Full albums account for 18.5% of purchases, for this reason I'd recommend that customers should be able to purchase full albums from record companies.The Chinook store should continue to buy full albums from record companies

### Number of tracks that have been purchased vs not purchased.

In [89]:
%%sql
WITH
    purchases_il AS (
    SELECT il.track_id,
        SUM(il.quantity) quantity
    FROM invoice_line il
    GROUP BY 1 ),
    
    tracks AS ( 
    SELECT t.track_id, pil.quantity
    FROM track t
    LEFT JOIN purchases_il pil ON pil.track_id = t.track_id
    ORDER BY 2 )
    
SELECT 
    quantity 'Quantity',  CAST(SUM(quantity) AS Int) 'Sold Tracks', COUNT(track_id) 'Total tracks Purchased',
    ROUND(COUNT(track_id)*100/(SELECT COUNT(track_id) FROM tracks), 2) '% Tracks Purchased'
FROM tracks
GROUP BY 1 ORDER BY 1;

Done.


Quantity,Sold Tracks,Total tracks Purchased,% Tracks Purchased
,,1697,48.0
1.0,705.0,705,20.0
2.0,876.0,438,12.0
3.0,732.0,244,6.0
4.0,564.0,141,4.0
5.0,490.0,98,2.0
6.0,420.0,70,1.0
7.0,238.0,34,0.0
8.0,232.0,29,0.0
9.0,171.0,19,0.0


**We can see that 48% of the available tracks have never been purchased.
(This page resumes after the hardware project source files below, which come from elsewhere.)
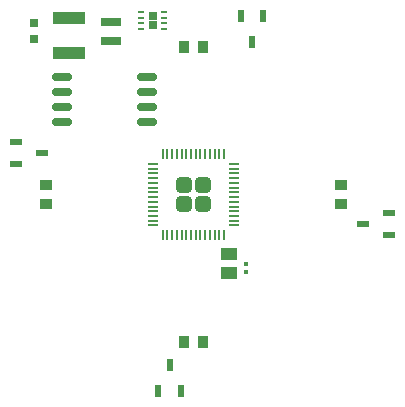
<source format=gbr>
%TF.GenerationSoftware,KiCad,Pcbnew,9.0.6*%
%TF.CreationDate,2025-12-07T19:13:54-08:00*%
%TF.ProjectId,redstone_block,72656473-746f-46e6-955f-626c6f636b2e,rev?*%
%TF.SameCoordinates,Original*%
%TF.FileFunction,Paste,Top*%
%TF.FilePolarity,Positive*%
%FSLAX46Y46*%
G04 Gerber Fmt 4.6, Leading zero omitted, Abs format (unit mm)*
G04 Created by KiCad (PCBNEW 9.0.6) date 2025-12-07 19:13:54*
%MOMM*%
%LPD*%
G01*
G04 APERTURE LIST*
G04 Aperture macros list*
%AMRoundRect*
0 Rectangle with rounded corners*
0 $1 Rounding radius*
0 $2 $3 $4 $5 $6 $7 $8 $9 X,Y pos of 4 corners*
0 Add a 4 corners polygon primitive as box body*
4,1,4,$2,$3,$4,$5,$6,$7,$8,$9,$2,$3,0*
0 Add four circle primitives for the rounded corners*
1,1,$1+$1,$2,$3*
1,1,$1+$1,$4,$5*
1,1,$1+$1,$6,$7*
1,1,$1+$1,$8,$9*
0 Add four rect primitives between the rounded corners*
20,1,$1+$1,$2,$3,$4,$5,0*
20,1,$1+$1,$4,$5,$6,$7,0*
20,1,$1+$1,$6,$7,$8,$9,0*
20,1,$1+$1,$8,$9,$2,$3,0*%
G04 Aperture macros list end*
%ADD10R,1.000000X0.950000*%
%ADD11R,0.950000X1.000000*%
%ADD12R,0.750000X0.650000*%
%ADD13RoundRect,0.062500X0.187500X0.062500X-0.187500X0.062500X-0.187500X-0.062500X0.187500X-0.062500X0*%
%ADD14R,0.420000X0.460000*%
%ADD15R,1.800000X0.800000*%
%ADD16R,1.100000X0.600000*%
%ADD17R,0.700000X0.650000*%
%ADD18R,2.700000X1.100000*%
%ADD19RoundRect,0.162500X-0.650000X-0.162500X0.650000X-0.162500X0.650000X0.162500X-0.650000X0.162500X0*%
%ADD20RoundRect,0.249999X-0.395001X-0.395001X0.395001X-0.395001X0.395001X0.395001X-0.395001X0.395001X0*%
%ADD21RoundRect,0.050000X-0.387500X-0.050000X0.387500X-0.050000X0.387500X0.050000X-0.387500X0.050000X0*%
%ADD22RoundRect,0.050000X-0.050000X-0.387500X0.050000X-0.387500X0.050000X0.387500X-0.050000X0.387500X0*%
%ADD23R,1.470000X1.020000*%
%ADD24R,0.600000X1.100000*%
G04 APERTURE END LIST*
D10*
%TO.C,D2*%
X147500000Y-55800000D03*
X147500000Y-54200000D03*
%TD*%
%TO.C,D4*%
X122500000Y-54200000D03*
X122500000Y-55800000D03*
%TD*%
D11*
%TO.C,D3*%
X135800000Y-67500000D03*
X134200000Y-67500000D03*
%TD*%
D12*
%TO.C,U3*%
X131550000Y-40650000D03*
X131550000Y-39850000D03*
D13*
X132500000Y-41000000D03*
X132500000Y-40500000D03*
X132500000Y-40000000D03*
X132500000Y-39500000D03*
X130600000Y-39500000D03*
X130600000Y-40000000D03*
X130600000Y-40500000D03*
X130600000Y-41000000D03*
%TD*%
D14*
%TO.C,C7*%
X139500000Y-60840000D03*
X139500000Y-61500000D03*
%TD*%
D15*
%TO.C,L1*%
X128000000Y-40400000D03*
X128000000Y-42000000D03*
%TD*%
D16*
%TO.C,D18*%
X151600000Y-58450000D03*
X151600000Y-56550000D03*
X149400000Y-57500000D03*
%TD*%
D11*
%TO.C,D1*%
X134200000Y-42500000D03*
X135800000Y-42500000D03*
%TD*%
D17*
%TO.C,C5*%
X121500000Y-40500000D03*
X121500000Y-41850000D03*
%TD*%
D18*
%TO.C,100k*%
X124500000Y-40000000D03*
X124500000Y-43000000D03*
%TD*%
D16*
%TO.C,D21*%
X120000000Y-50500000D03*
X120000000Y-52400000D03*
X122200000Y-51450000D03*
%TD*%
D19*
%TO.C,MEM*%
X123912500Y-45000000D03*
X123912500Y-46270000D03*
X123912500Y-47540000D03*
X123912500Y-48810000D03*
X131087500Y-48810000D03*
X131087500Y-47540000D03*
X131087500Y-46270000D03*
X131087500Y-45000000D03*
%TD*%
D20*
%TO.C,U1*%
X134200000Y-54200000D03*
X134200000Y-55800000D03*
X135800000Y-54200000D03*
X135800000Y-55800000D03*
D21*
X131562500Y-52400000D03*
X131562500Y-52800001D03*
X131562500Y-53200000D03*
X131562500Y-53600000D03*
X131562500Y-54000000D03*
X131562500Y-54399999D03*
X131562500Y-54800000D03*
X131562500Y-55200000D03*
X131562500Y-55600001D03*
X131562500Y-56000000D03*
X131562500Y-56400000D03*
X131562500Y-56800000D03*
X131562500Y-57199999D03*
X131562500Y-57600000D03*
D22*
X132400000Y-58437500D03*
X132800001Y-58437500D03*
X133200000Y-58437500D03*
X133600000Y-58437500D03*
X134000000Y-58437500D03*
X134399999Y-58437500D03*
X134800000Y-58437500D03*
X135200000Y-58437500D03*
X135600001Y-58437500D03*
X136000000Y-58437500D03*
X136400000Y-58437500D03*
X136800000Y-58437500D03*
X137199999Y-58437500D03*
X137600000Y-58437500D03*
D21*
X138437500Y-57600000D03*
X138437500Y-57199999D03*
X138437500Y-56800000D03*
X138437500Y-56400000D03*
X138437500Y-56000000D03*
X138437500Y-55600001D03*
X138437500Y-55200000D03*
X138437500Y-54800000D03*
X138437500Y-54399999D03*
X138437500Y-54000000D03*
X138437500Y-53600000D03*
X138437500Y-53200000D03*
X138437500Y-52800001D03*
X138437500Y-52400000D03*
D22*
X137600000Y-51562500D03*
X137199999Y-51562500D03*
X136800000Y-51562500D03*
X136400000Y-51562500D03*
X136000000Y-51562500D03*
X135600001Y-51562500D03*
X135200000Y-51562500D03*
X134800000Y-51562500D03*
X134399999Y-51562500D03*
X134000000Y-51562500D03*
X133600000Y-51562500D03*
X133200000Y-51562500D03*
X132800001Y-51562500D03*
X132400000Y-51562500D03*
%TD*%
D23*
%TO.C,C6*%
X138000000Y-60000000D03*
X138000000Y-61600000D03*
%TD*%
D24*
%TO.C,D17*%
X140900000Y-39900000D03*
X139000000Y-39900000D03*
X139950000Y-42100000D03*
%TD*%
%TO.C,D20*%
X132050000Y-71600000D03*
X133950000Y-71600000D03*
X133000000Y-69400000D03*
%TD*%
M02*

</source>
This implies that almost half of the tracks are not generating revenue. **

In [102]:
%%sql
WITH
    purchases_il AS (
    SELECT il.track_id,
        SUM(il.quantity) quantity
    FROM invoice_line il
    GROUP BY 1 ),
    
    tracks AS ( 
    SELECT t.track_id, pil.quantity, g.*
    FROM track t
    LEFT JOIN purchases_il pil ON pil.track_id = t.track_id
    LEFT JOIN genre g ON g.genre_id =t.genre_id)
    
SELECT 
    name 'Genre',
    CASE  WHEN SUM(quantity) IS NULL THEN 0
    ELSE SUM(quantity)
    END AS 'Tracks Sold', COUNT(track_id) 'Total tracks Purchased',
    ROUND(COUNT(track_id)*100.0/(SELECT COUNT(track_id) FROM tracks), 2) '% Tracks Available',    
    ROUND((SUM(quantity)*100.0/(SELECT SUM(quantity) FROM tracks)), 2) '% Tracks Sales'
FROM tracks
GROUP BY 1 
ORDER BY 2 DESC ;

Done.


Genre,Tracks Sold,Total tracks Purchased,% Tracks Available,% Tracks Sales
Rock,2635,1297,37.03,55.39
Metal,619,374,10.68,13.01
Alternative & Punk,492,332,9.48,10.34
Latin,167,579,16.53,3.51
R&B/Soul,159,61,1.74,3.34
Blues,124,81,2.31,2.61
Jazz,121,130,3.71,2.54
Alternative,117,40,1.14,2.46
Easy Listening,74,24,0.69,1.56
Pop,63,48,1.37,1.32


There are cases where full genres have never been sold: 'World', 'SciFI & Fantasy', 'Comedy', 'Bossa Nova', 'Science Fiction', 'Rock and Roll', 'Opera', which account for 3.2% of the available content.

We can see Drama, Soundtrack, Heavy Metal, Latin, and TV Shows have low sales compaired to the available tracks purchased.

On the other hand, when ranking genres by their representation in sales, Easy Listening, Alternative, R&B/Soul and Metal ought to double their purchases given their higher sales records

## Conclusion
The aim of this project was answering business questions using SQL on the Chinook database. We can make the following conclusions from our observations:

- The most popular music genre is by far Rock (2635), accounting for 55% of the sales and revenue; Metal (619) and Alternative & Punk (492).
- We can attribute the difference in sales assigned to each agent to experience.
- Czech consumers are by far the most willing to spend.
- Approximately 18.5% of the sales are full albums.
- There are cases where full genres have never been sold: 'World', 'SciFI & Fantasy', 'Comedy', 'Bossa Nova', 'Science Fiction', 'Rock and Roll', 'Opera', which account for 3.2% of the available content.
- To generate more revenue these genres need more represention (Metal, Blues, Easy Listening, R&B/Soul, Alternative), these are over purchased (Drama, TV Shows, Soundtracks).

Based on these findings I could recommend that albums from these three artists should be added to the store based on their genre:
1. Red Tone (Punk)
2. Slim Jim Bites	(Blues) 
3. Meteor and the Girls(Pop)